Fehler, Gefahren, Komplikationen

  • Verletzung der Gefäße im Bereich der Fossa poplitea: Füllen der Blutsperre, Komplettierung der Osteotomie und Osteosynthese, CT-Angiographie oder konventionell Angiographie und evtl. gefäßchirurgische Intervention

  • Über- oder Unterkorrektur: je nach Symptomen Rekorrektur

  • Brechen des Scharniers („Hinge-Fraktur“): Teilbelastung für 6 Wochen, ggf. Reosteosynthese

  • Bakterielle Infektion: Spülung, ggf. Reosteosynthese, antibiotische Behandlung

Ergebnisse

In der in dieser Arbeit beschriebenen Operationstechnik wurden in unserer Klinik zwischen 2016 und 2021 36 Patienten (16 weiblich, 20 männlich) mit einer erhöhten Reklination des Tibiaplateaus und einer Rezidivinstabilität nach Ersatz des vorderen Kreuzbands behandelt. Das mittlere Alter lag bei 34,4 Jahren. In 25 Fällen erfolgte zeitgleich eine Füllung der erweiterten Knochentunnel mit allogenen Knochenchips. In 2 Fällen erfolgte simultan eine erneute Kreuzbandplastik. In 28 Fällen erfolgte nach einem Intervall von 4 bis 12 Monaten eine sekundäre Kreuzbandplastik.

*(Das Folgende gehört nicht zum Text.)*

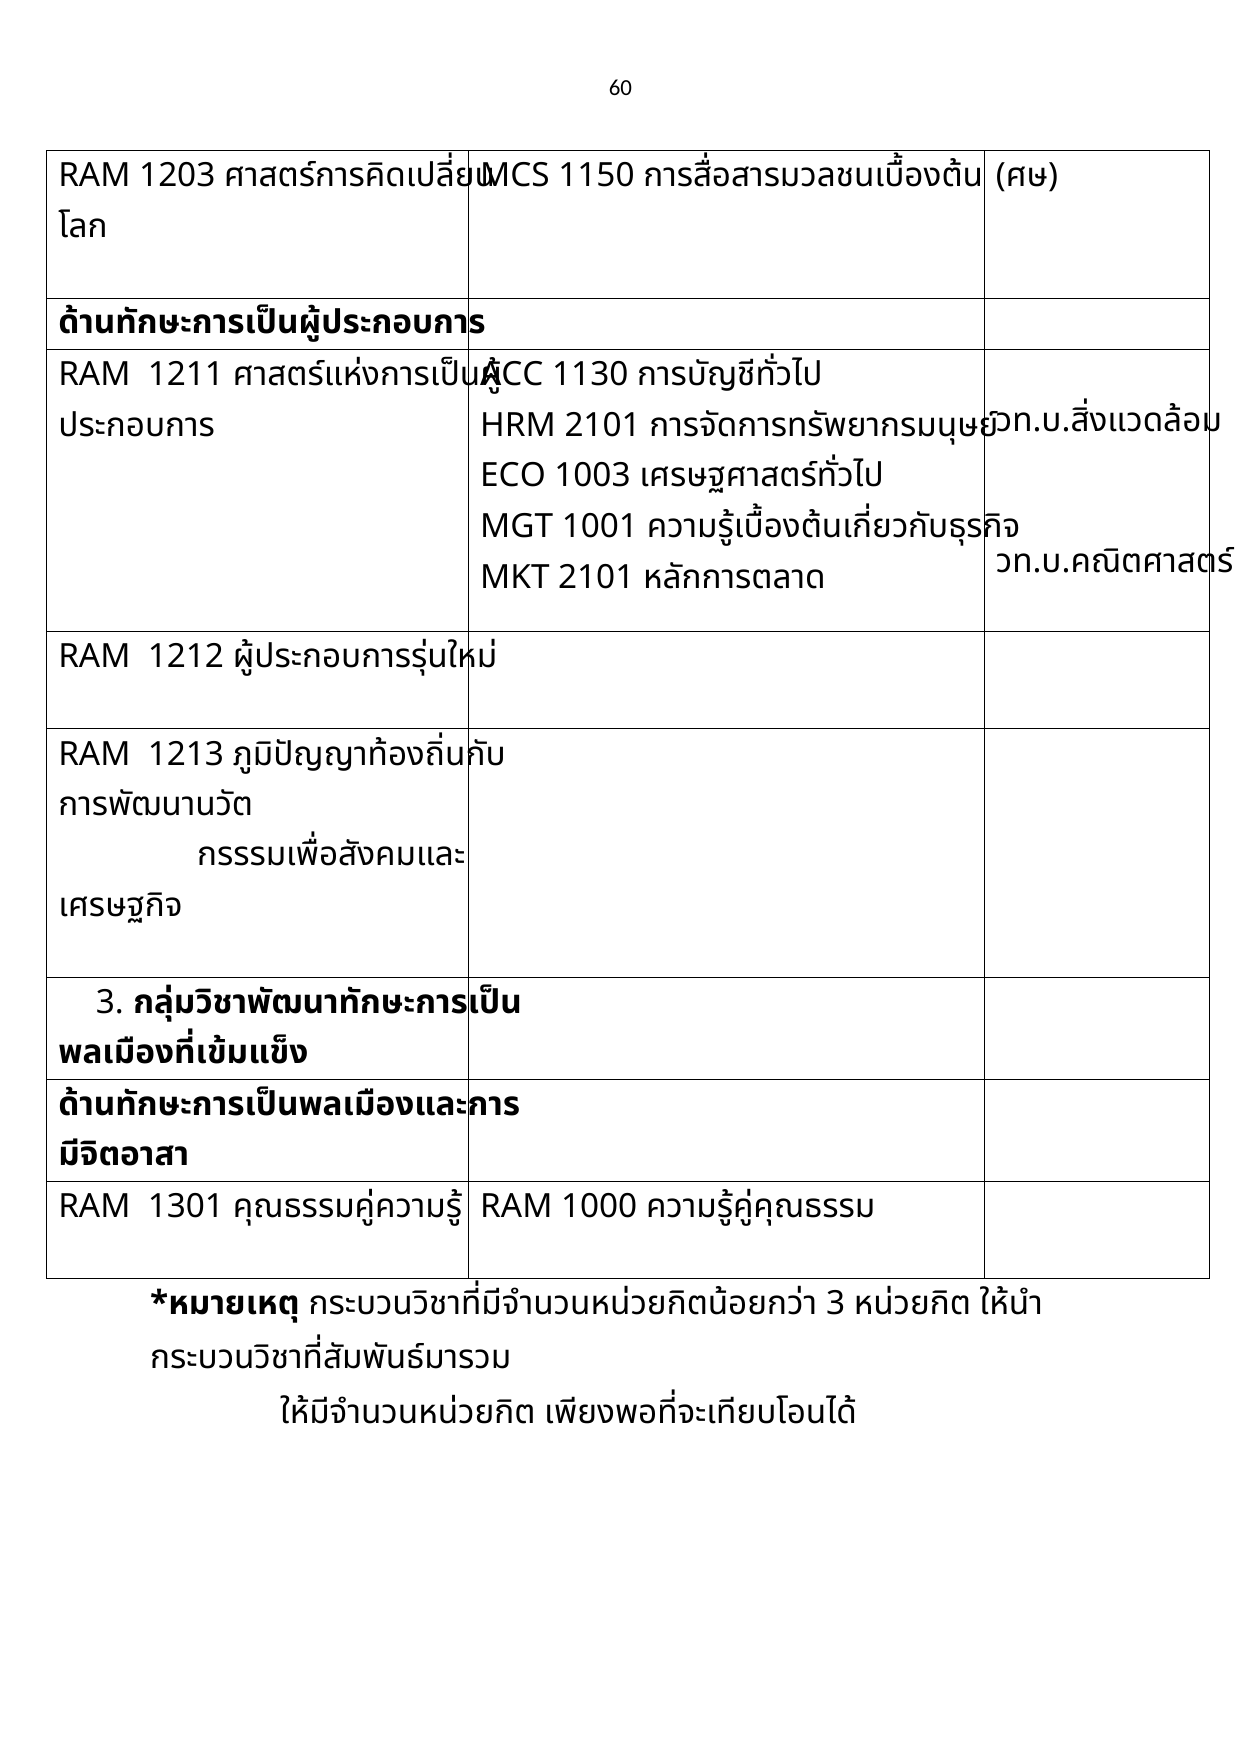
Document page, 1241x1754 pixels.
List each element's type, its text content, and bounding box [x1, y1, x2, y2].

Die mittlere präoperative Tibiareklination betrug präoperativ 14,5° und postoperativ 8,8°.

Nach einem Nachverfolgungszeitraum von 2 Jahren stieg der Lysholm-Score von durchschnittlich 76,3 Punkten auf 89,2 Punkte. Eine erneute Rezidivinstabilität ist bisher nicht aufgetreten.